Then everything starts to fall apart, and the small town she was certain she had left behind for good starts to reel her back in, kicking and screaming.
Evan Price knows Bethany's grandfather better than she does, so when she shows up to care for him after the heart attack, he is understandably resistant to the intrusion. After all, she hadn't been to visit the man in the entire five years Evan had lived and worked with him. Now she waltzes in with her designer clothes and fancy car, thinking she can make up for years of silence. He is certain she has no concern for anyone but herself. Anyone who can leave her family and best friends without so much as a word has to be a horrible person. So why does he find himself mysteriously drawn to her?
I love the way the author wove this story from start to finish, including powerful and inspirational themes that carry a message of freedom and renewal. Even though it seemed like tragedy was following tragedy for each of the three main characters, the way every one of those tragedies came together to draw each of the characters to where God wanted them to be demonstrated how God can work everything out for his perfect purpose. What was awesome was that it didn't seem overly preachy, but more as a natural proof of how He draws us to himself, even in the midst of pain we think will never end. Like the way abundant wildflowers follow the harshest winter. Love that.

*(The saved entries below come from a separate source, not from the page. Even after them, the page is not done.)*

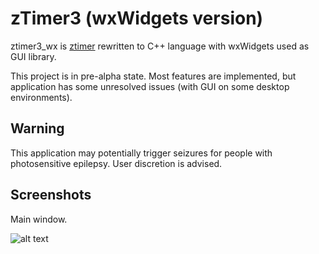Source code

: # zTimer3 (wxWidgets version)
ztimer3_wx is [ztimer](https://github.com/peter15914/ztimer) rewritten to C++ language with wxWidgets used as GUI library.

This project is in pre-alpha state. Most features are implemented, but application has some unresolved issues (with GUI on some desktop environments).

## Warning
This application may potentially trigger seizures for people with photosensitive epilepsy. User discretion is advised.

## Screenshots
Main window.

![alt text][screen001]

[screen001]: https://github.com/peter15914/ztimer3_wx/blob/master/img/ztimer3_wx_001.png "ztimer3_wx - Main window"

The characters were true-to-life in the way they reacted and handled themselves when faced with all their personal trials, which made the development of the relationships among them progress in a way that made perfect sense. Bethany's buried anger and bitterness over her father's death and the way her mother handled it, Evan's loss of his brother and the impending loss of his dream life as a farmer, and the sudden death of Robin Price's husband, leaving her to deal with life and a new pregnancy all alone.
This is a clean and inspirational story that deals with death, grief, faith, renewal, and love. It's a well developed plot with real conflicts that deal with the human condition. If you're in the mood for a light read, this wouldn't be a good choice for you. But if you are looking for something meaningful and moving, Wildflowers from Winter is definitely worthy of a good look.